Another common concern is the risk of breaking email delivery when enforcing DANE or MTA-STS. "We enabled MTA-STS enforcement for our domain and immediately started seeing rejections from a partner who hadn't updated their TLS certificate," reported a systems engineer. Microsoft recommends starting with testing mode and monitoring logs before moving to enforcement.
There are also questions about compatibility with third-party security gateways. Some organizations use email filtering services that act as intermediate hops. MTA-STS and DANE policies must account for these services to avoid false rejections. Microsoft's documentation advises adding gateway IPs to the connector's allowed list.
Step-by-Step: Enabling the New Security Features
To access the DNSSEC wizard, navigate to Exchange admin center > Mail flow > Domains. Select a custom domain and click "Enable DNSSEC." The wizard will guide you through key generation and provide the DS record to publish.
For DANE inbound support, go to Connectors > Inbound connector. Edit or create a connector and check "Require DANE for inbound messages." You must also publish TLSA records for your mail servers.
MTA-STS controls are found under Connectors > Inbound connector > Security. Choose a policy mode: None, Testing, or Enforce. In testing mode, violations are logged but messages are accepted. Review the logs before switching to enforce.
What This Means for Enterprise Security
These updates signal Microsoft's commitment to modern email security standards. For organizations subject to compliance frameworks like GDPR or HIPAA, DNSSEC and MTA-STS help meet requirements for data integrity and encryption. The new controls also reduce reliance on third-party tools for DNS security.
However, adoption will require careful planning. Admins should audit their DNS providers for DNSSEC support, coordinate with business partners, and use testing modes to validate configuration.

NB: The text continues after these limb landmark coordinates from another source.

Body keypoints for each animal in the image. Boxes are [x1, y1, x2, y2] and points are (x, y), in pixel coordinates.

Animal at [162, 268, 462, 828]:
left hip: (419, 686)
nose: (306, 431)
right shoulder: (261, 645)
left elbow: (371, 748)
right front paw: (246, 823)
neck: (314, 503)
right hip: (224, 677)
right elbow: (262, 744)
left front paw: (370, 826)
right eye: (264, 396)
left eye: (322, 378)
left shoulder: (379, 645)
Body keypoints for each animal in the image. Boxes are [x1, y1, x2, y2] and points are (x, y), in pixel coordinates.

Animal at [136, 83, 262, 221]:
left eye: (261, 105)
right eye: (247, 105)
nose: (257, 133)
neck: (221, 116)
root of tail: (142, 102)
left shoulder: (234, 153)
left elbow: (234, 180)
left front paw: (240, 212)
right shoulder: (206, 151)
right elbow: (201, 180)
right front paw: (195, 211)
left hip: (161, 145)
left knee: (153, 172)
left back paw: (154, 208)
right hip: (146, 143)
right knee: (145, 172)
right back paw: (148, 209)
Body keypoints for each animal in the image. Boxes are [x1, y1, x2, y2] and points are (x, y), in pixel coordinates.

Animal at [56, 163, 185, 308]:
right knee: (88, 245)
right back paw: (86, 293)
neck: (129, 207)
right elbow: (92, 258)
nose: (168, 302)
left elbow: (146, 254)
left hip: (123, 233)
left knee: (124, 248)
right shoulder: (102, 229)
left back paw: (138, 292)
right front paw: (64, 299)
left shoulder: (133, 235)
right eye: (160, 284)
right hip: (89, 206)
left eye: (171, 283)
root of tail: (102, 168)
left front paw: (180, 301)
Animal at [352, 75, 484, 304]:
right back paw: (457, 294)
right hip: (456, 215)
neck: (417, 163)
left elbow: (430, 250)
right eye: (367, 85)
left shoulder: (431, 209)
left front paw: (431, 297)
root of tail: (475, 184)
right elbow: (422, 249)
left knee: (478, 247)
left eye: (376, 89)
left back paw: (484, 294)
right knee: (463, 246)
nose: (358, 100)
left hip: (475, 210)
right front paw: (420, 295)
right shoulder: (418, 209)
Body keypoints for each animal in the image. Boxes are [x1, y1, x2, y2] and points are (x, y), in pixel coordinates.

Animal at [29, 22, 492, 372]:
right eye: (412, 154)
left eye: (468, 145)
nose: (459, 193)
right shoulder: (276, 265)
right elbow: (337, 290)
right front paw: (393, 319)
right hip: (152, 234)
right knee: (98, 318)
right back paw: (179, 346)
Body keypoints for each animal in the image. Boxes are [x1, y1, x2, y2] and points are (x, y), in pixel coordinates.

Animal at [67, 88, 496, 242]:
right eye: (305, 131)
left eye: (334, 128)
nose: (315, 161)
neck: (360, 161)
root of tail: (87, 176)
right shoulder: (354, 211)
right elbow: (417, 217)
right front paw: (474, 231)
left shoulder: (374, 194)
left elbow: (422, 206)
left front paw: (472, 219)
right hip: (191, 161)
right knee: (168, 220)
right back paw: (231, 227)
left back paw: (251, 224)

Microsoft's roadmap suggests broader integration with Defender for Office 365 in future releases.
The Bigger Picture: Email Security in 2025
Email remains the number one attack vector for ransomware and phishing. DNS-based security measures like DNSSEC, DANE, and MTA-STS are no longer optional - they are becoming baseline requirements. Google, Yahoo, and other major providers have already mandated DMARC and TLS for bulk senders.
Microsoft's latest moves bring Exchange Online in line with these industry trends. The DNSSEC wizard lowers the barrier for small and mid-sized organizations that previously found DNSSEC too complex. DANE and MTA-STS controls give enterprises the granularity they need for hybrid environments.
One area that still needs attention is reporting. Admins want better dashboards to visualize DNSSEC signing status, DANE validation failures, and MTA-STS compliance. Microsoft has indicated that reporting improvements are in the pipeline.
Final Thoughts
The new DNS security features for Exchange Online are a welcome addition for any organization serious about email security. The DNSSEC wizard is a standout feature that could significantly boost adoption of a long-underutilized protocol. The DANE and MTA-STS controls provide the flexibility needed for complex mail flows.
If you're planning to deploy these features, start with a pilot domain. Enable DNSSEC using the wizard, publish TLSA records, and configure MTA-STS in testing mode. Monitor logs for a few weeks, then gradually enforce policies. This approach minimizes disruption while strengthening your email security posture.
Microsoft's preview period is an ideal time to test and provide feedback. The final release will likely incorporate adjustments based on community input. For now, the tools are available - it's up to administrators to put them to use.